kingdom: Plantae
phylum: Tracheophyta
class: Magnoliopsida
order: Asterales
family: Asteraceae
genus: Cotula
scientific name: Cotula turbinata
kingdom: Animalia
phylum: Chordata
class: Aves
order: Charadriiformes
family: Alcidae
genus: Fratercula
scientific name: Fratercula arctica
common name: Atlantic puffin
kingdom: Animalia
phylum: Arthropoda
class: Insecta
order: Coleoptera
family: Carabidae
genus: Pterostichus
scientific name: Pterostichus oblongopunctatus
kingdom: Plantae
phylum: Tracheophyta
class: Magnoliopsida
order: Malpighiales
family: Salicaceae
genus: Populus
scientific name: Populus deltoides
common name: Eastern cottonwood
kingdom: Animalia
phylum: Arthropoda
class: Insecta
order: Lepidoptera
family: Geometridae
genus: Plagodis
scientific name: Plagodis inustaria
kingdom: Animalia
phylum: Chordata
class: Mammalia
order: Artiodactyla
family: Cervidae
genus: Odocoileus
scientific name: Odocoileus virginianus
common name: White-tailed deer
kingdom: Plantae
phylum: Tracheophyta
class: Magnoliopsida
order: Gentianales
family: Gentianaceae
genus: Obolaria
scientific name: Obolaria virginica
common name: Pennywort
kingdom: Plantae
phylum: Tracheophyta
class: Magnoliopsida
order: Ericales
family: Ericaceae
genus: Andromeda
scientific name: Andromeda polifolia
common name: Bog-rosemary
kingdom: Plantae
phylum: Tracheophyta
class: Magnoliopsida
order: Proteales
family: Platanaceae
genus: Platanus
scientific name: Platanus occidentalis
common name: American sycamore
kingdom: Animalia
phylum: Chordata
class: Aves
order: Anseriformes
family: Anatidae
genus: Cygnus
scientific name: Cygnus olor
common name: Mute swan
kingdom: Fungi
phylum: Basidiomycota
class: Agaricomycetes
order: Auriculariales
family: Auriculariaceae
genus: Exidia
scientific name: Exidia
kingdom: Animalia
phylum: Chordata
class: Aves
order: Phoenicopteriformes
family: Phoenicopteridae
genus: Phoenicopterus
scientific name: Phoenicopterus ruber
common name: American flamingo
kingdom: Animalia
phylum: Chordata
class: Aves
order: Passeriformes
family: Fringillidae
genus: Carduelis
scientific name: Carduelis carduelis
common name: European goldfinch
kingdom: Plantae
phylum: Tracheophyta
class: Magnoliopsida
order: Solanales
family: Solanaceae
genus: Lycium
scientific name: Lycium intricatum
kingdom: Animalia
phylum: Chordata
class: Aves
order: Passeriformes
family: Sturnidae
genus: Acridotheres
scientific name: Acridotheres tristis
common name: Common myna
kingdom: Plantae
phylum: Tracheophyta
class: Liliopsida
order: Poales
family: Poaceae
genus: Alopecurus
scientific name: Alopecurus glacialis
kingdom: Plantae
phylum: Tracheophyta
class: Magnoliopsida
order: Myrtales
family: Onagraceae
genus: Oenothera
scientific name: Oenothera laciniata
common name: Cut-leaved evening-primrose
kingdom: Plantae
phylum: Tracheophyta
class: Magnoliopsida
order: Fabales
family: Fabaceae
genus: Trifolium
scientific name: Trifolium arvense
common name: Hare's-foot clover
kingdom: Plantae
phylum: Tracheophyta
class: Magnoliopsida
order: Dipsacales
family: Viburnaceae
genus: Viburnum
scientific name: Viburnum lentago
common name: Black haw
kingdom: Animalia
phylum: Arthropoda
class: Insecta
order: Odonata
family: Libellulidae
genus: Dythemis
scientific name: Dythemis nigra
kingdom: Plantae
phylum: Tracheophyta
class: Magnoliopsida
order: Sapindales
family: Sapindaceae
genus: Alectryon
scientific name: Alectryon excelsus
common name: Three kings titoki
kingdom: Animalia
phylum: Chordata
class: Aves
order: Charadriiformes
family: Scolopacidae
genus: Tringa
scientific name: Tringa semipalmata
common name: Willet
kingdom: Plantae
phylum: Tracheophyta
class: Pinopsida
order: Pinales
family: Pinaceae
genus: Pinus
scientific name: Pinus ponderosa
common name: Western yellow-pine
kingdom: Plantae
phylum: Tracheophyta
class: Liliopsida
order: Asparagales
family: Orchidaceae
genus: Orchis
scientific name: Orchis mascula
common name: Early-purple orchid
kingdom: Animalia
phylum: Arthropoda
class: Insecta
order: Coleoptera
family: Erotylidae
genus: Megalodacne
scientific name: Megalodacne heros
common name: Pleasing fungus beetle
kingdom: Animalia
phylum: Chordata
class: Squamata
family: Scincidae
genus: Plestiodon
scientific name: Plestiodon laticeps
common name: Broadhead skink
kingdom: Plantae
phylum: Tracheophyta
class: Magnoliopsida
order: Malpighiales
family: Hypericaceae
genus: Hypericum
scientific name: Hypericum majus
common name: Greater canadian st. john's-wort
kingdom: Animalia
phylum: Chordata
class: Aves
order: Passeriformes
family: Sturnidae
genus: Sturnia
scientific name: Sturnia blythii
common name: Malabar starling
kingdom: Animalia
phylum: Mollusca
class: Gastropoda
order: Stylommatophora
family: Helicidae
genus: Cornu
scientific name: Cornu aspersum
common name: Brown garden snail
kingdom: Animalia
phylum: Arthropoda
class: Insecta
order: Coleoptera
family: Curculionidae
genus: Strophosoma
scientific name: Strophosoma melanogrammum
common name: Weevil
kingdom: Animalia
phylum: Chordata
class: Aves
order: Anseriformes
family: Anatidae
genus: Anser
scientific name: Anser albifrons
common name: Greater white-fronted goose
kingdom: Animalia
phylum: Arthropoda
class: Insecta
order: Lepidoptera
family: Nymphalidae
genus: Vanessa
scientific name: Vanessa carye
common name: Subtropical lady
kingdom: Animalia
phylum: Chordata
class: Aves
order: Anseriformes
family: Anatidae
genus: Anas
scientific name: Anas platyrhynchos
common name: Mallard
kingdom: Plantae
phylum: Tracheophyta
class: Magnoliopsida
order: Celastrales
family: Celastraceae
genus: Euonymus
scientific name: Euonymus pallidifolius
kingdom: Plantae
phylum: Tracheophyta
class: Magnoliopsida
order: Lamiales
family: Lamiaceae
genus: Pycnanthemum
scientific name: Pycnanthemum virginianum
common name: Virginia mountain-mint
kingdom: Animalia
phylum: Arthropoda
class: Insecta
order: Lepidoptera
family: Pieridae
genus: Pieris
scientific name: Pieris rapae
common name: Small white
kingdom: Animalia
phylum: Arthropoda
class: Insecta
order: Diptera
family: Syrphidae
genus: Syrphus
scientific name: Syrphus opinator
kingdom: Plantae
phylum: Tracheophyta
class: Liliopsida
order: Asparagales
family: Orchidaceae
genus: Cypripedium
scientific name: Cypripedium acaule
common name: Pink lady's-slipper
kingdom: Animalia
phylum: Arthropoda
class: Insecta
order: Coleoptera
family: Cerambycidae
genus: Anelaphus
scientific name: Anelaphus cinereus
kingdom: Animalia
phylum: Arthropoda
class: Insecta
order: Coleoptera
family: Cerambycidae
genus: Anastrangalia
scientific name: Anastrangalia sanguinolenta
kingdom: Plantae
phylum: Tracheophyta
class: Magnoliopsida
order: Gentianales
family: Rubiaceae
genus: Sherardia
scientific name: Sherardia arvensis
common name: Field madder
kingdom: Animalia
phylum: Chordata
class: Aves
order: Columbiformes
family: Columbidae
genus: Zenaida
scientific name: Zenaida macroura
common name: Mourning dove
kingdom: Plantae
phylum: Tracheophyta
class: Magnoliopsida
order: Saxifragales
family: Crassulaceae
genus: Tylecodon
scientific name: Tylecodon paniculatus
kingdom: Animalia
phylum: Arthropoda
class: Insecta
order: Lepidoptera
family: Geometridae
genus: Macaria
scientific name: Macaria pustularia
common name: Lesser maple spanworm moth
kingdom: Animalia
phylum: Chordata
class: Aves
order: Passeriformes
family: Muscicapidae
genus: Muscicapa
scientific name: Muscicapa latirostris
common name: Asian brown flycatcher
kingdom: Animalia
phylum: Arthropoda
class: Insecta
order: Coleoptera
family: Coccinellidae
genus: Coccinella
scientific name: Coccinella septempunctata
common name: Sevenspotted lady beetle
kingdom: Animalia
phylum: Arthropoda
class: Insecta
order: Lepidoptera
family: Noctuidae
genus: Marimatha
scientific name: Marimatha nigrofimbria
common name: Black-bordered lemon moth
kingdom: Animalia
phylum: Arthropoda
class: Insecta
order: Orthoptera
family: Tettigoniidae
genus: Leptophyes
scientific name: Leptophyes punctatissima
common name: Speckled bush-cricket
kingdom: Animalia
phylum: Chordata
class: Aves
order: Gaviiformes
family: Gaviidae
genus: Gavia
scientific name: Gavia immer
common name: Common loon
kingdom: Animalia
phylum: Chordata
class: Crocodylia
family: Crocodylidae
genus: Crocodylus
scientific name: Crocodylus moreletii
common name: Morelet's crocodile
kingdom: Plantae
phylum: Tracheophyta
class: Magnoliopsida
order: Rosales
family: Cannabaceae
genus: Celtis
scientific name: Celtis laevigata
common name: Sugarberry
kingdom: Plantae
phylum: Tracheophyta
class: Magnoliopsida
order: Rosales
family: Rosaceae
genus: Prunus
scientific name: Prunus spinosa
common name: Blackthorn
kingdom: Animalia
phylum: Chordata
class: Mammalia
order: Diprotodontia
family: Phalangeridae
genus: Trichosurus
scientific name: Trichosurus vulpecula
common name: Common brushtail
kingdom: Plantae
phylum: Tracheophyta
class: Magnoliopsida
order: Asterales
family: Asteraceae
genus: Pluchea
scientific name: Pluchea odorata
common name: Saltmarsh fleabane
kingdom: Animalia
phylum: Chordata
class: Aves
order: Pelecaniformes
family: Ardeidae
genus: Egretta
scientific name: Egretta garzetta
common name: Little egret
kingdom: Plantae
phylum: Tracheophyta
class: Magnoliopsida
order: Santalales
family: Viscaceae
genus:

--------------------

* _Required work_: Copy the lines word for word, starting with the line that contains "scientific name: Alectryon excelsus" and continuing through the line that contains "order: Lamiales". Include both of those lines.

* _Result of this exercise_:
scientific name: Alectryon excelsus
common name: Three kings titoki
kingdom: Animalia
phylum: Chordata
class: Aves
order: Charadriiformes
family: Scolopacidae
genus: Tringa
scientific name: Tringa semipalmata
common name: Willet
kingdom: Plantae
phylum: Tracheophyta
class: Pinopsida
order: Pinales
family: Pinaceae
genus: Pinus
scientific name: Pinus ponderosa
common name: Western yellow-pine
kingdom: Plantae
phylum: Tracheophyta
class: Liliopsida
order: Asparagales
family: Orchidaceae
genus: Orchis
scientific name: Orchis mascula
common name: Early-purple orchid
kingdom: Animalia
phylum: Arthropoda
class: Insecta
order: Coleoptera
family: Erotylidae
genus: Megalodacne
scientific name: Megalodacne heros
common name: Pleasing fungus beetle
kingdom: Animalia
phylum: Chordata
class: Squamata
family: Scincidae
genus: Plestiodon
scientific name: Plestiodon laticeps
common name: Broadhead skink
kingdom: Plantae
phylum: Tracheophyta
class: Magnoliopsida
order: Malpighiales
family: Hypericaceae
genus: Hypericum
scientific name: Hypericum majus
common name: Greater canadian st. john's-wort
kingdom: Animalia
phylum: Chordata
class: Aves
order: Passeriformes
family: Sturnidae
genus: Sturnia
scientific name: Sturnia blythii
common name: Malabar starling
kingdom: Animalia
phylum: Mollusca
class: Gastropoda
order: Stylommatophora
family: Helicidae
genus: Cornu
scientific name: Cornu aspersum
common name: Brown garden snail
kingdom: Animalia
phylum: Arthropoda
class: Insecta
order: Coleoptera
family: Curculionidae
genus: Strophosoma
scientific name: Strophosoma melanogrammum
common name: Weevil
kingdom: Animalia
phylum: Chordata
class: Aves
order: Anseriformes
family: Anatidae
genus: Anser
scientific name: Anser albifrons
common name: Greater white-fronted goose
kingdom: Animalia
phylum: Arthropoda
class: Insecta
order: Lepidoptera
family: Nymphalidae
genus: Vanessa
scientific name: Vanessa carye
common name: Subtropical lady
kingdom: Animalia
phylum: Chordata
class: Aves
order: Anseriformes
family: Anatidae
genus: Anas
scientific name: Anas platyrhynchos
common name: Mallard
kingdom: Plantae
phylum: Tracheophyta
class: Magnoliopsida
order: Celastrales
family: Celastraceae
genus: Euonymus
scientific name: Euonymus pallidifolius
kingdom: Plantae
phylum: Tracheophyta
class: Magnoliopsida
order: Lamiales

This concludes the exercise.